Vermicomposting with red wiggler worms is an easy way to turn rabbit manure into a ready-to-use amendment. The worm castings contain more concentrated nutrients than the original manure.

  • Keep rabbit pellets in a covered worm bin, providing moisture and adding vegetable scraps.

  • Harvest the worm castings after 2-3 months and apply to garden beds or use for potting mix.

  • The rabbit manure helps feed the worms while the worms transform the manure into concentrated plant food!

How Much Rabbit Manure Can I Use In My Garden?

Rabbit manure is typically safe to apply liberally, but too much of any fertilizer can still burn plants. Follow these guidelines for best results:


When applying rabbit manure as a top dressing:

  • 1 cup per 10 sq ft is a good general guideline for vegetables

  • 1/2 cup per 10 sq ft for flowers

  • Mix into just the top 2-3 inches of soil

  • Repeat every 2-3 months through the growing season

Container Gardening

For containers:

  • No more than 1 teaspoon per 1 gallon pot

  • 1 tablespoon per 5 gallon pot

  • Mix thoroughly into potting soil before planting

Making Your Own Potting Mix

If making your own potting mix:

  • 10% or less rabbit manure by volume

  • Mix manure with compost, peat moss, perlite and vermiculite for a nutrient-rich, fluffy texture


A few precautions when using rabbit manure:

  • Don't overapply – start small and increase slowly

  • Keep it away from plant stems and crowns to prevent burn

  • Wait 2 months after applying fresh manure before harvesting edibles

  • Wash vegetables well before eating if grown in manured soil

With proper application, rabbit manure can be a wonderful organic addition to the home garden! Follow the dosage guidelines for best results. Your plants will respond with vigorous growth, more blooms and increased yields.


Rabbit manure is an often overlooked but very effective organic fertilizer for the garden. As a mild, nutrient-rich animal manure, rabbit poop contains nitrogen, phosphorus, potassium and micronutrients that provide slow-release nourishment to plants.
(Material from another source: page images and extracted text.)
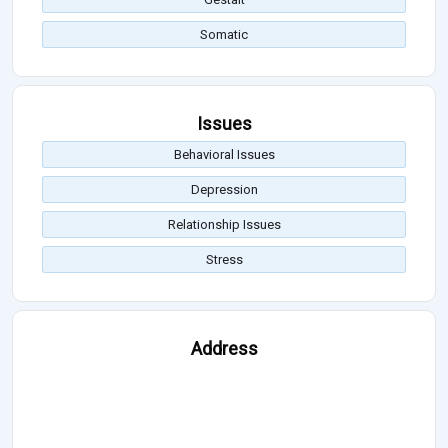
Somatic
Issues
Behavioral Issues
Depression
Relationship Issues
Stress
Address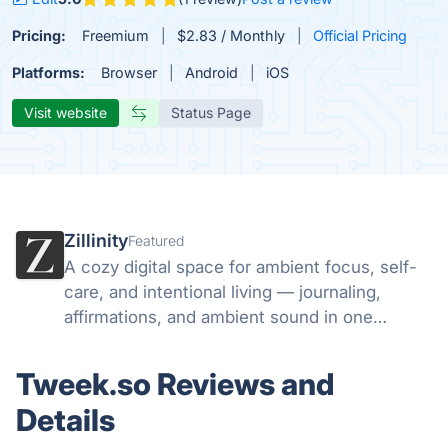
Pricing:
Freemium
$2.83 / Monthly
Official Pricing
Platforms:
Browser
Android
iOS
Visit website
Status Page
Zillinity
Featured
A cozy digital space for ambient focus, self-
care, and intentional living — journaling,
affirmations, and ambient sound in one
aesthetic sanctuary.
Tweek.so Reviews and
Details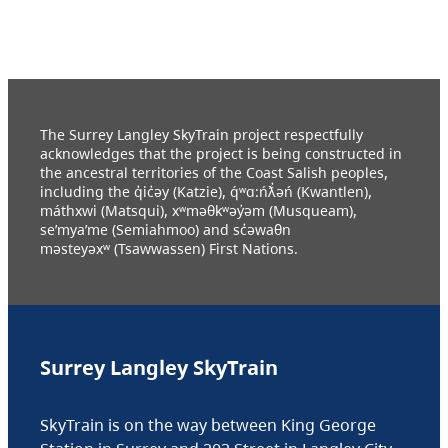
The Surrey Langley SkyTrain project respectfully
acknowledges that the project is being constructed in
the ancestral territories of the Coast Salish peoples,
including the q̓ic̓əy (Katzie), q́ʷɑ:ńƛ̓əń (Kwantlen),
máthxwi (Matsqui), xʷməθkʷəy̓əm (Musqueam),
se’mya’me (Semiahmoo) and sc̓əwaθn
məsteyəxʷ (Tsawwassen) First Nations.
Surrey Langley SkyTrain
SkyTrain is on the way between King George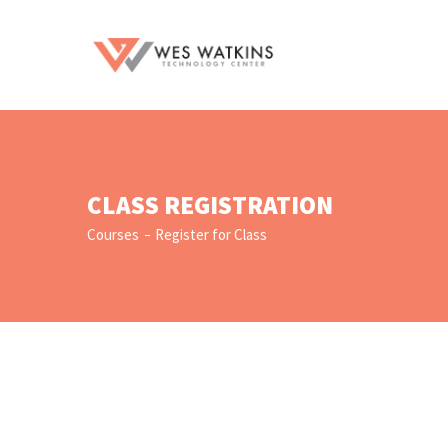
CLASS REGISTRATION
Courses
Register for Class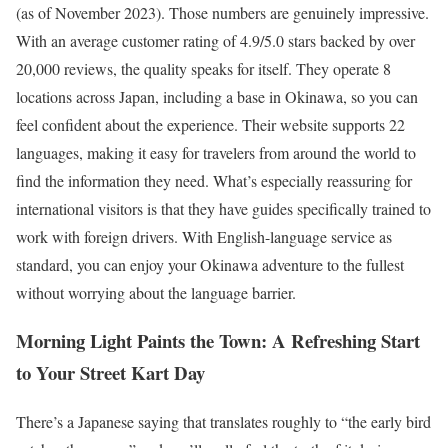
(as of November 2023). Those numbers are genuinely impressive.
With an average customer rating of 4.9/5.0 stars backed by over
20,000 reviews, the quality speaks for itself. They operate 8
locations across Japan, including a base in Okinawa, so you can
feel confident about the experience. Their website supports 22
languages, making it easy for travelers from around the world to
find the information they need. What’s especially reassuring for
international visitors is that they have guides specifically trained to
work with foreign drivers. With English-language service as
standard, you can enjoy your Okinawa adventure to the fullest
without worrying about the language barrier.
Morning Light Paints the Town: A Refreshing Start
to Your Street Kart Day
There’s a Japanese saying that translates roughly to “the early bird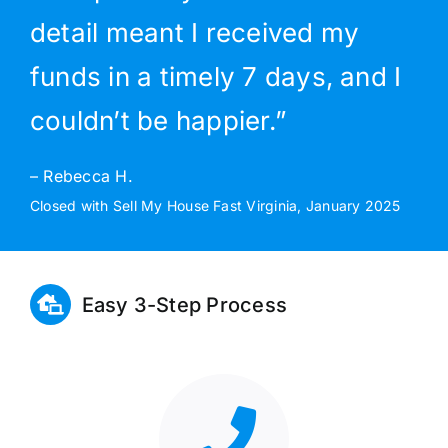
detail meant I received my
funds in a timely 7 days, and I
couldn’t be happier.”
– Rebecca H.
Closed with Sell My House Fast Virginia, January 2025
Easy 3-Step Process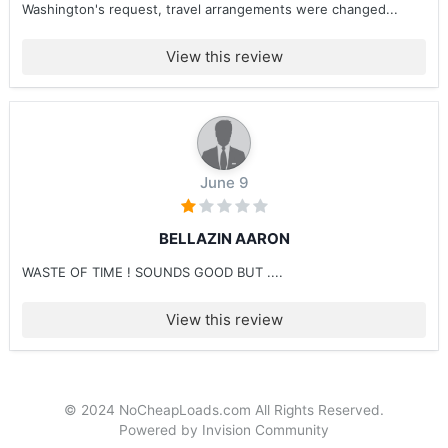
Washington's request, travel arrangements were changed...
View this review
June 9
BELLAZIN AARON
WASTE OF TIME ! SOUNDS GOOD BUT ....
View this review
© 2024 NoCheapLoads.com All Rights Reserved.
Powered by Invision Community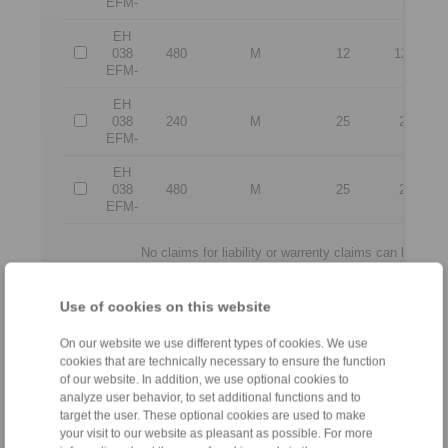
EFM-
EH
038
480
M
12
12,5
EFM-
EH
038
240
M
25
25
EFM-
EH
038
480
M
25
25
EFM-
No claims for liability or warrenty claims can be der
All CAD-Files have benn produced with the greatest of care. In 
purpose of illustration.
Only design drawings which have been released 
Use of cookies on this website
On our website we use different types of cookies. We use
File format:
cookies that are technically necessary to ensure the function
of our website. In addition, we use optional cookies to
analyze user behavior, to set additional functions and to
target the user. These optional cookies are used to make
your visit to our website as pleasant as possible. For more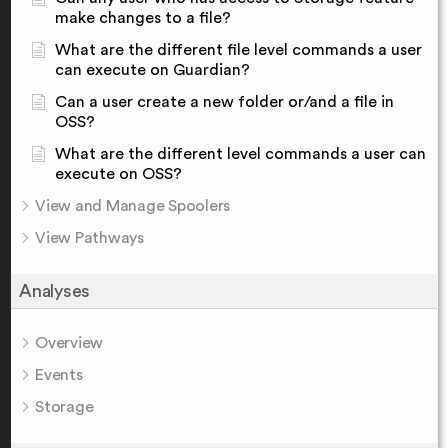
make changes to a file?
What are the different file level commands a user
can execute on Guardian?
Can a user create a new folder or/and a file in
OSS?
What are the different level commands a user can
execute on OSS?
View and Manage Spoolers
View Pathways
Analyses
Overview
Events
Storage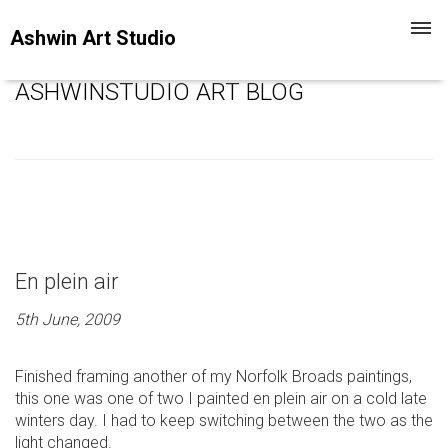
Toggl
Ashwin Art Studio
navig
ASHWINSTUDIO ART BLOG
En plein air
5th June, 2009
Finished framing another of my Norfolk Broads paintings,
this one was one of two I painted en plein air on a cold late
winters day. I had to keep switching between the two as the
light changed.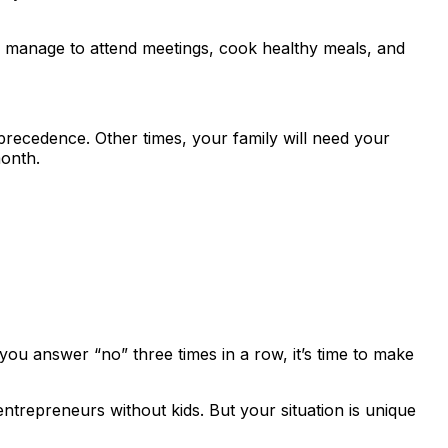
u manage to attend meetings, cook healthy meals, and
precedence. Other times, your family will need your
onth.
you answer “no” three times in a row, it’s time to make
ntrepreneurs without kids. But your situation is unique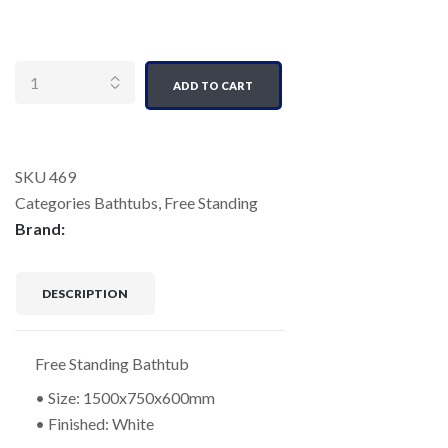
Quantity
ADD TO CART
SKU
469
Categories
Bathtubs
,
Free Standing
Brand:
DESCRIPTION
Free Standing Bathtub
• Size: 1500x750x600mm
• Finished: White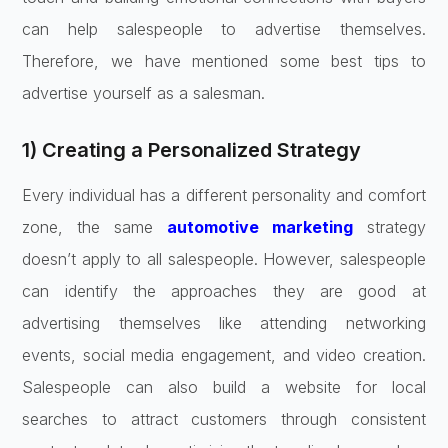
can help salespeople to advertise themselves.
Therefore, we have mentioned some best tips to
advertise yourself as a salesman.
1) Creating a Personalized Strategy
Every individual has a different personality and comfort
zone, the same
automotive marketing
strategy
doesn’t apply to all salespeople. However, salespeople
can identify the approaches they are good at
advertising themselves like attending networking
events, social media engagement, and video creation.
Salespeople can also build a website for local
searches to attract customers through consistent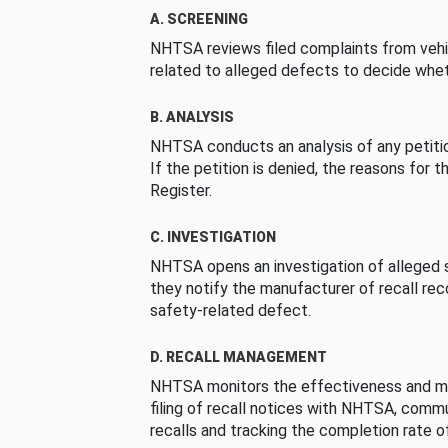
A. SCREENING
NHTSA reviews filed complaints from vehi
related to alleged defects to decide whet
B. ANALYSIS
NHTSA conducts an analysis of any petition
If the petition is denied, the reasons for t
Register.
C. INVESTIGATION
NHTSA opens an investigation of alleged s
they notify the manufacturer of recall re
safety-related defect.
D. RECALL MANAGEMENT
NHTSA monitors the effectiveness and ma
filing of recall notices with NHTSA, comm
recalls and tracking the completion rate of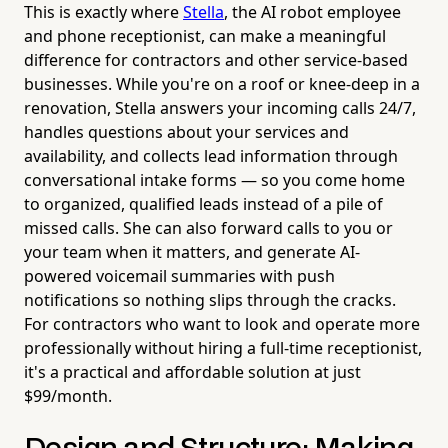
This is exactly where
Stella
, the AI robot employee
and phone receptionist, can make a meaningful
difference for contractors and other service-based
businesses. While you're on a roof or knee-deep in a
renovation, Stella answers your incoming calls 24/7,
handles questions about your services and
availability, and collects lead information through
conversational intake forms — so you come home
to organized, qualified leads instead of a pile of
missed calls. She can also forward calls to you or
your team when it matters, and generate AI-
powered voicemail summaries with push
notifications so nothing slips through the cracks.
For contractors who want to look and operate more
professionally without hiring a full-time receptionist,
it's a practical and affordable solution at just
$99/month.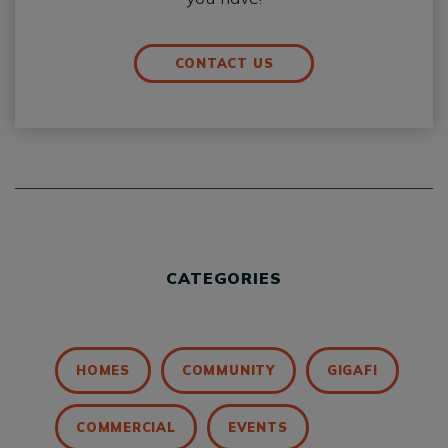
CONTACT US
CATEGORIES
HOMES
COMMUNITY
GIGAFI
COMMERCIAL
EVENTS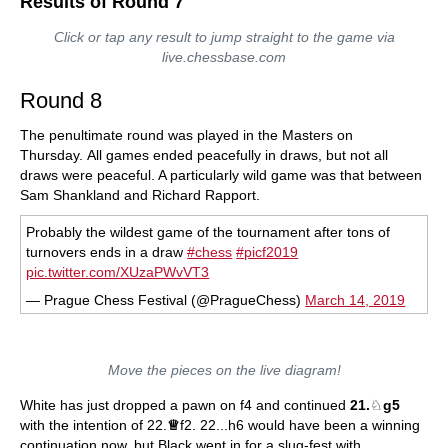
Results of Round 7
Click or tap any result to jump straight to the game via
live.chessbase.com
Round 8
The penultimate round was played in the Masters on
Thursday. All games ended peacefully in draws, but not all
draws were peaceful. A particularly wild game was that between
Sam Shankland and Richard Rapport.
Probably the wildest game of the tournament after tons of
turnovers ends in a draw
#chess
#picf2019
pic.twitter.com/XUzaPWvVT3
— Prague Chess Festival (@PragueChess)
March 14, 2019
Move the pieces on the live diagram!
White has just dropped a pawn on f4 and continued
21.
♘
g5
with the intention of 22.
♕
f2. 22...h6 would have been a winning
continuation now, but Black went in for a slug-fest with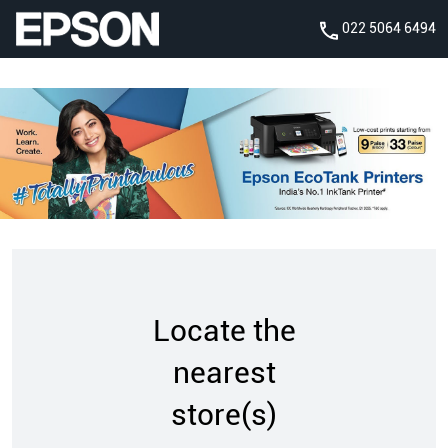
022 5064 6494
Locate the
nearest
store(s)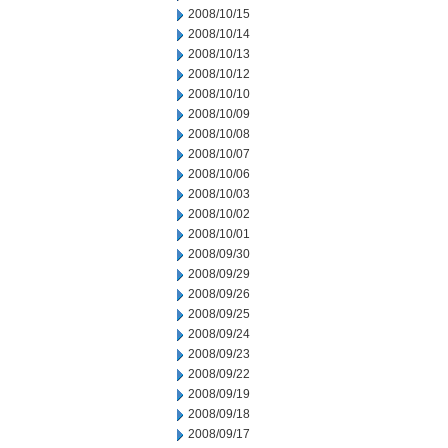
2008/10/15
2008/10/14
2008/10/13
2008/10/12
2008/10/10
2008/10/09
2008/10/08
2008/10/07
2008/10/06
2008/10/03
2008/10/02
2008/10/01
2008/09/30
2008/09/29
2008/09/26
2008/09/25
2008/09/24
2008/09/23
2008/09/22
2008/09/19
2008/09/18
2008/09/17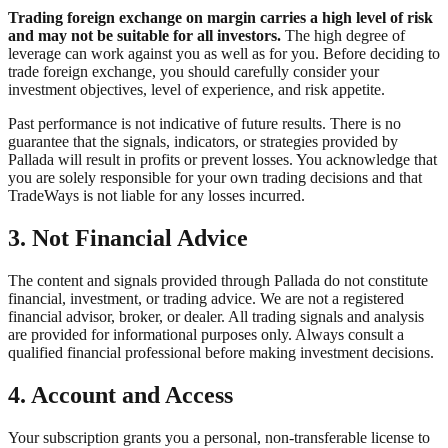
Trading foreign exchange on margin carries a high level of risk
and may not be suitable for all investors.
The high degree of
leverage can work against you as well as for you. Before deciding to
trade foreign exchange, you should carefully consider your
investment objectives, level of experience, and risk appetite.
Past performance is not indicative of future results. There is no
guarantee that the signals, indicators, or strategies provided by
Pallada will result in profits or prevent losses. You acknowledge that
you are solely responsible for your own trading decisions and that
TradeWays is not liable for any losses incurred.
3. Not Financial Advice
The content and signals provided through Pallada do not constitute
financial, investment, or trading advice. We are not a registered
financial advisor, broker, or dealer. All trading signals and analysis
are provided for informational purposes only. Always consult a
qualified financial professional before making investment decisions.
4. Account and Access
Your subscription grants you a personal, non-transferable license to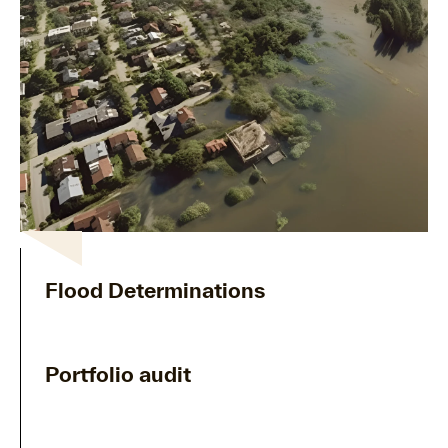
Flood Determinations
Portfolio audit
arrow_forward
Explore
With proper use, rabbit manure conditions soil, boosts plant growth and can lead to larger harvests of vegetables and more beautiful flowers. It can be applied directly or composted, used to start transplants or make “manure tea”, fed to worms, and more. While relatively low in phosphorus, rabbit manure is typically adequate for most garden plant's nutrient needs. Any gardener with access to this free fertilizer can benefit their garden by taking advantage of rabbit poop's fertilizing power.